(Beginning of SUPPLIED MATERIAL)

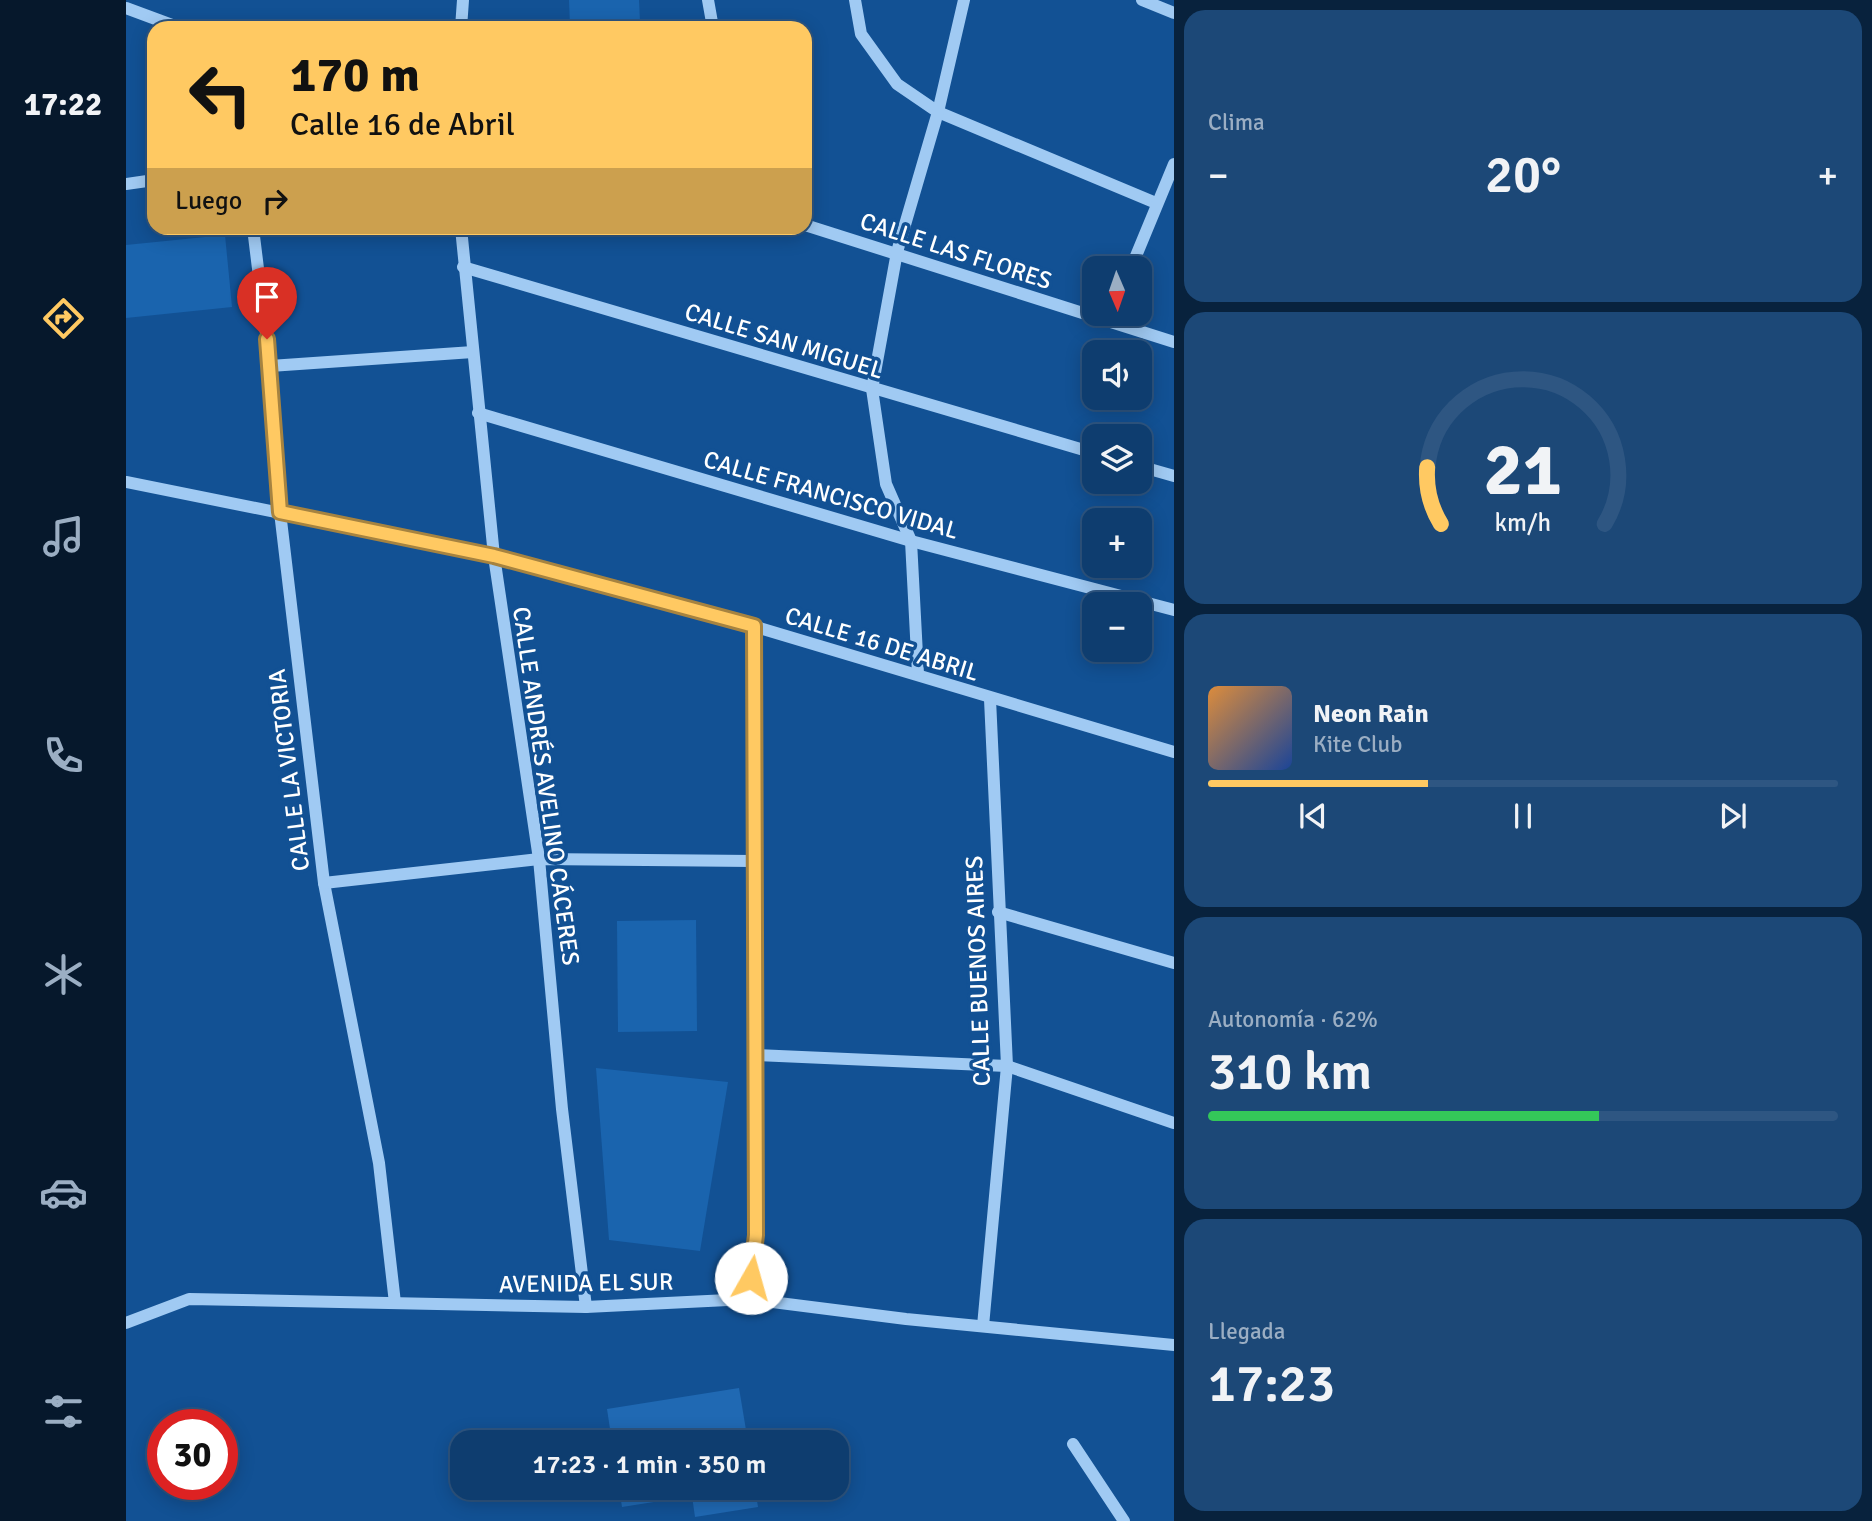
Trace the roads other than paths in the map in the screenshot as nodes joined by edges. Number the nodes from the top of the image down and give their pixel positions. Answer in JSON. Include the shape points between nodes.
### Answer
{"nodes":[{"id":1,"x":463,"y":0,"type":"edge"},
{"id":2,"x":708,"y":0,"type":"edge"},
{"id":3,"x":855,"y":0,"type":"edge"},
{"id":4,"x":964,"y":0,"type":"edge"},
{"id":5,"x":1142,"y":0,"type":"edge"},
{"id":6,"x":126,"y":8,"type":"edge"},
{"id":7,"x":1174,"y":13,"type":"edge"},
{"id":8,"x":161,"y":21,"type":"edge"},
{"id":9,"x":462,"y":21,"type":"edge"},
{"id":10,"x":712,"y":21,"type":"edge"},
{"id":11,"x":938,"y":112,"type":"junction"},
{"id":12,"x":1174,"y":164,"type":"edge"},
{"id":13,"x":147,"y":181,"type":"edge"},
{"id":14,"x":126,"y":184,"type":"edge"},
{"id":15,"x":1156,"y":203,"type":"junction"},
{"id":16,"x":812,"y":227,"type":"edge"},
{"id":17,"x":254,"y":235,"type":"edge"},
{"id":18,"x":461,"y":235,"type":"edge"},
{"id":19,"x":897,"y":252,"type":"junction"},
{"id":20,"x":1136,"y":256,"type":"edge"},
{"id":21,"x":463,"y":267,"type":"junction"},
{"id":22,"x":1082,"y":309,"type":"edge"},
{"id":23,"x":1132,"y":326,"type":"edge"},
{"id":24,"x":1174,"y":342,"type":"edge"},
{"id":25,"x":473,"y":352,"type":"junction"},
{"id":26,"x":270,"y":366,"type":"junction"},
{"id":27,"x":872,"y":389,"type":"junction"},
{"id":28,"x":478,"y":413,"type":"junction"},
{"id":29,"x":1082,"y":450,"type":"edge"},
{"id":30,"x":1152,"y":470,"type":"edge"},
{"id":31,"x":1174,"y":476,"type":"edge"},
{"id":32,"x":126,"y":482,"type":"edge"},
{"id":33,"x":280,"y":512,"type":"junction"},
{"id":34,"x":911,"y":541,"type":"junction"},
{"id":35,"x":494,"y":556,"type":"junction"},
{"id":36,"x":1174,"y":610,"type":"edge"},
{"id":37,"x":754,"y":626,"type":"junction"},
{"id":38,"x":918,"y":674,"type":"junction"},
{"id":39,"x":990,"y":699,"type":"junction"},
{"id":40,"x":1174,"y":752,"type":"edge"},
{"id":41,"x":539,"y":859,"type":"junction"},
{"id":42,"x":752,"y":861,"type":"junction"},
{"id":43,"x":324,"y":883,"type":"junction"},
{"id":44,"x":998,"y":912,"type":"junction"},
{"id":45,"x":1174,"y":963,"type":"edge"},
{"id":46,"x":756,"y":1055,"type":"junction"},
{"id":47,"x":1007,"y":1066,"type":"junction"},
{"id":48,"x":1174,"y":1123,"type":"edge"},
{"id":49,"x":748,"y":1299,"type":"junction"},
{"id":50,"x":395,"y":1303,"type":"junction"},
{"id":51,"x":586,"y":1307,"type":"junction"},
{"id":52,"x":126,"y":1323,"type":"edge"},
{"id":53,"x":982,"y":1326,"type":"junction"},
{"id":54,"x":1174,"y":1345,"type":"edge"},
{"id":55,"x":1073,"y":1444,"type":"dead end"},
{"id":56,"x":1124,"y":1521,"type":"edge"}],
"edges":[{"from":1,"to":9,"type":"street"},
{"from":2,"to":10,"type":"street"},
{"from":3,"to":11,"type":"street","via":[[861,34],[897,84]]},
{"from":4,"to":11,"type":"street"},
{"from":5,"to":7,"type":"street"},
{"from":6,"to":8,"type":"street"},
{"from":11,"to":15,"type":"street"},
{"from":11,"to":19,"type":"street"},
{"from":12,"to":15,"type":"street"},
{"from":13,"to":14,"type":"street"},
{"from":15,"to":20,"type":"street"},
{"from":16,"to":19,"type":"street","name":"CALLE LAS FLORES"},
{"from":17,"to":26,"type":"street","name":"CALLE LA VICTORIA"},
{"from":18,"to":21,"type":"street","name":"CALLE ANDRÉS AVELINO CÁCERES"},
{"from":19,"to":22,"type":"street","name":"CALLE LAS FLORES"},
{"from":19,"to":27,"type":"street"},
{"from":21,"to":25,"type":"street","name":"CALLE ANDRÉS AVELINO CÁCERES"},
{"from":21,"to":27,"type":"street","name":"CALLE SAN MIGUEL"},
{"from":23,"to":24,"type":"street","name":"CALLE LAS FLORES"},
{"from":25,"to":26,"type":"street"},
{"from":25,"to":28,"type":"street","name":"CALLE ANDRÉS AVELINO CÁCERES"},
{"from":26,"to":33,"type":"street","name":"CALLE LA VICTORIA"},
{"from":27,"to":29,"type":"street","name":"CALLE SAN MIGUEL"},
{"from":27,"to":34,"type":"street","via":[[886,484]]},
{"from":28,"to":34,"type":"street","name":"CALLE FRANCISCO VIDAL"},
{"from":28,"to":35,"type":"street","name":"CALLE ANDRÉS AVELINO CÁCERES"},
{"from":30,"to":31,"type":"street"},
{"from":32,"to":33,"type":"street","name":"CALLE 16 DE ABRIL"},
{"from":33,"to":35,"type":"street","name":"CALLE 16 DE ABRIL"},
{"from":33,"to":43,"type":"street","name":"CALLE LA VICTORIA"},
{"from":34,"to":36,"type":"street","name":"CALLE FRANCISCO VIDAL"},
{"from":34,"to":38,"type":"street"},
{"from":35,"to":37,"type":"street","name":"CALLE 16 DE ABRIL"},
{"from":35,"to":41,"type":"street","name":"CALLE ANDRÉS AVELINO CÁCERES"},
{"from":37,"to":38,"type":"street","name":"CALLE 16 DE ABRIL"},
{"from":37,"to":42,"type":"street"},
{"from":38,"to":39,"type":"street","name":"CALLE 16 DE ABRIL"},
{"from":39,"to":40,"type":"street","name":"CALLE 16 DE ABRIL"},
{"from":39,"to":44,"type":"street","name":"CALLE BUENOS AIRES"},
{"from":41,"to":42,"type":"street"},
{"from":41,"to":43,"type":"street"},
{"from":41,"to":51,"type":"street","name":"CALLE ANDRÉS AVELINO CÁCERES"},
{"from":42,"to":46,"type":"street"},
{"from":43,"to":50,"type":"street","name":"CALLE LA VICTORIA","via":[[379,1163]]},
{"from":44,"to":45,"type":"street"},
{"from":44,"to":47,"type":"street","name":"CALLE BUENOS AIRES"},
{"from":46,"to":47,"type":"street"},
{"from":46,"to":49,"type":"street","via":[[756,1235]]},
{"from":47,"to":48,"type":"street"},
{"from":47,"to":53,"type":"street","name":"CALLE BUENOS AIRES"},
{"from":49,"to":51,"type":"street","name":"AVENIDA EL SUR"},
{"from":49,"to":53,"type":"street","name":"AVENIDA EL SUR"},
{"from":50,"to":51,"type":"street","name":"AVENIDA EL SUR"},
{"from":50,"to":52,"type":"street","name":"AVENIDA EL SUR","via":[[189,1299]]},
{"from":53,"to":54,"type":"street","name":"AVENIDA EL SUR"},
{"from":55,"to":56,"type":"street"}]}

(End of SUPPLIED MATERIAL)

THE PROBLEM
Could the material above be given again exactly, pictures excluded?

YOUR SOLUTION
Trace the roads other than paths in the map in the screenshot as nodes joined by edges. Number the nodes from the top of the image down and give their pixel positions. Answer in JSON. Include the shape points between nodes.
### Answer
{"nodes":[{"id":1,"x":463,"y":0,"type":"edge"},
{"id":2,"x":708,"y":0,"type":"edge"},
{"id":3,"x":855,"y":0,"type":"edge"},
{"id":4,"x":964,"y":0,"type":"edge"},
{"id":5,"x":1142,"y":0,"type":"edge"},
{"id":6,"x":126,"y":8,"type":"edge"},
{"id":7,"x":1174,"y":13,"type":"edge"},
{"id":8,"x":161,"y":21,"type":"edge"},
{"id":9,"x":462,"y":21,"type":"edge"},
{"id":10,"x":712,"y":21,"type":"edge"},
{"id":11,"x":938,"y":112,"type":"junction"},
{"id":12,"x":1174,"y":164,"type":"edge"},
{"id":13,"x":147,"y":181,"type":"edge"},
{"id":14,"x":126,"y":184,"type":"edge"},
{"id":15,"x":1156,"y":203,"type":"junction"},
{"id":16,"x":812,"y":227,"type":"edge"},
{"id":17,"x":254,"y":235,"type":"edge"},
{"id":18,"x":461,"y":235,"type":"edge"},
{"id":19,"x":897,"y":252,"type":"junction"},
{"id":20,"x":1136,"y":256,"type":"edge"},
{"id":21,"x":463,"y":267,"type":"junction"},
{"id":22,"x":1082,"y":309,"type":"edge"},
{"id":23,"x":1132,"y":326,"type":"edge"},
{"id":24,"x":1174,"y":342,"type":"edge"},
{"id":25,"x":473,"y":352,"type":"junction"},
{"id":26,"x":270,"y":366,"type":"junction"},
{"id":27,"x":872,"y":389,"type":"junction"},
{"id":28,"x":478,"y":413,"type":"junction"},
{"id":29,"x":1082,"y":450,"type":"edge"},
{"id":30,"x":1152,"y":470,"type":"edge"},
{"id":31,"x":1174,"y":476,"type":"edge"},
{"id":32,"x":126,"y":482,"type":"edge"},
{"id":33,"x":280,"y":512,"type":"junction"},
{"id":34,"x":911,"y":541,"type":"junction"},
{"id":35,"x":494,"y":556,"type":"junction"},
{"id":36,"x":1174,"y":610,"type":"edge"},
{"id":37,"x":754,"y":626,"type":"junction"},
{"id":38,"x":918,"y":674,"type":"junction"},
{"id":39,"x":990,"y":699,"type":"junction"},
{"id":40,"x":1174,"y":752,"type":"edge"},
{"id":41,"x":539,"y":859,"type":"junction"},
{"id":42,"x":752,"y":861,"type":"junction"},
{"id":43,"x":324,"y":883,"type":"junction"},
{"id":44,"x":998,"y":912,"type":"junction"},
{"id":45,"x":1174,"y":963,"type":"edge"},
{"id":46,"x":756,"y":1055,"type":"junction"},
{"id":47,"x":1007,"y":1066,"type":"junction"},
{"id":48,"x":1174,"y":1123,"type":"edge"},
{"id":49,"x":748,"y":1299,"type":"junction"},
{"id":50,"x":395,"y":1303,"type":"junction"},
{"id":51,"x":586,"y":1307,"type":"junction"},
{"id":52,"x":126,"y":1323,"type":"edge"},
{"id":53,"x":982,"y":1326,"type":"junction"},
{"id":54,"x":1174,"y":1345,"type":"edge"},
{"id":55,"x":1073,"y":1444,"type":"dead end"},
{"id":56,"x":1124,"y":1521,"type":"edge"}],
"edges":[{"from":1,"to":9,"type":"street"},
{"from":2,"to":10,"type":"street"},
{"from":3,"to":11,"type":"street","via":[[861,34],[897,84]]},
{"from":4,"to":11,"type":"street"},
{"from":5,"to":7,"type":"street"},
{"from":6,"to":8,"type":"street"},
{"from":11,"to":15,"type":"street"},
{"from":11,"to":19,"type":"street"},
{"from":12,"to":15,"type":"street"},
{"from":13,"to":14,"type":"street"},
{"from":15,"to":20,"type":"street"},
{"from":16,"to":19,"type":"street","name":"CALLE LAS FLORES"},
{"from":17,"to":26,"type":"street","name":"CALLE LA VICTORIA"},
{"from":18,"to":21,"type":"street","name":"CALLE ANDRÉS AVELINO CÁCERES"},
{"from":19,"to":22,"type":"street","name":"CALLE LAS FLORES"},
{"from":19,"to":27,"type":"street"},
{"from":21,"to":25,"type":"street","name":"CALLE ANDRÉS AVELINO CÁCERES"},
{"from":21,"to":27,"type":"street","name":"CALLE SAN MIGUEL"},
{"from":23,"to":24,"type":"street","name":"CALLE LAS FLORES"},
{"from":25,"to":26,"type":"street"},
{"from":25,"to":28,"type":"street","name":"CALLE ANDRÉS AVELINO CÁCERES"},
{"from":26,"to":33,"type":"street","name":"CALLE LA VICTORIA"},
{"from":27,"to":29,"type":"street","name":"CALLE SAN MIGUEL"},
{"from":27,"to":34,"type":"street","via":[[886,484]]},
{"from":28,"to":34,"type":"street","name":"CALLE FRANCISCO VIDAL"},
{"from":28,"to":35,"type":"street","name":"CALLE ANDRÉS AVELINO CÁCERES"},
{"from":30,"to":31,"type":"street"},
{"from":32,"to":33,"type":"street","name":"CALLE 16 DE ABRIL"},
{"from":33,"to":35,"type":"street","name":"CALLE 16 DE ABRIL"},
{"from":33,"to":43,"type":"street","name":"CALLE LA VICTORIA"},
{"from":34,"to":36,"type":"street","name":"CALLE FRANCISCO VIDAL"},
{"from":34,"to":38,"type":"street"},
{"from":35,"to":37,"type":"street","name":"CALLE 16 DE ABRIL"},
{"from":35,"to":41,"type":"street","name":"CALLE ANDRÉS AVELINO CÁCERES"},
{"from":37,"to":38,"type":"street","name":"CALLE 16 DE ABRIL"},
{"from":37,"to":42,"type":"street"},
{"from":38,"to":39,"type":"street","name":"CALLE 16 DE ABRIL"},
{"from":39,"to":40,"type":"street","name":"CALLE 16 DE ABRIL"},
{"from":39,"to":44,"type":"street","name":"CALLE BUENOS AIRES"},
{"from":41,"to":42,"type":"street"},
{"from":41,"to":43,"type":"street"},
{"from":41,"to":51,"type":"street","name":"CALLE ANDRÉS AVELINO CÁCERES"},
{"from":42,"to":46,"type":"street"},
{"from":43,"to":50,"type":"street","name":"CALLE LA VICTORIA","via":[[379,1163]]},
{"from":44,"to":45,"type":"street"},
{"from":44,"to":47,"type":"street","name":"CALLE BUENOS AIRES"},
{"from":46,"to":47,"type":"street"},
{"from":46,"to":49,"type":"street","via":[[756,1235]]},
{"from":47,"to":48,"type":"street"},
{"from":47,"to":53,"type":"street","name":"CALLE BUENOS AIRES"},
{"from":49,"to":51,"type":"street","name":"AVENIDA EL SUR"},
{"from":49,"to":53,"type":"street","name":"AVENIDA EL SUR"},
{"from":50,"to":51,"type":"street","name":"AVENIDA EL SUR"},
{"from":50,"to":52,"type":"street","name":"AVENIDA EL SUR","via":[[189,1299]]},
{"from":53,"to":54,"type":"street","name":"AVENIDA EL SUR"},
{"from":55,"to":56,"type":"street"}]}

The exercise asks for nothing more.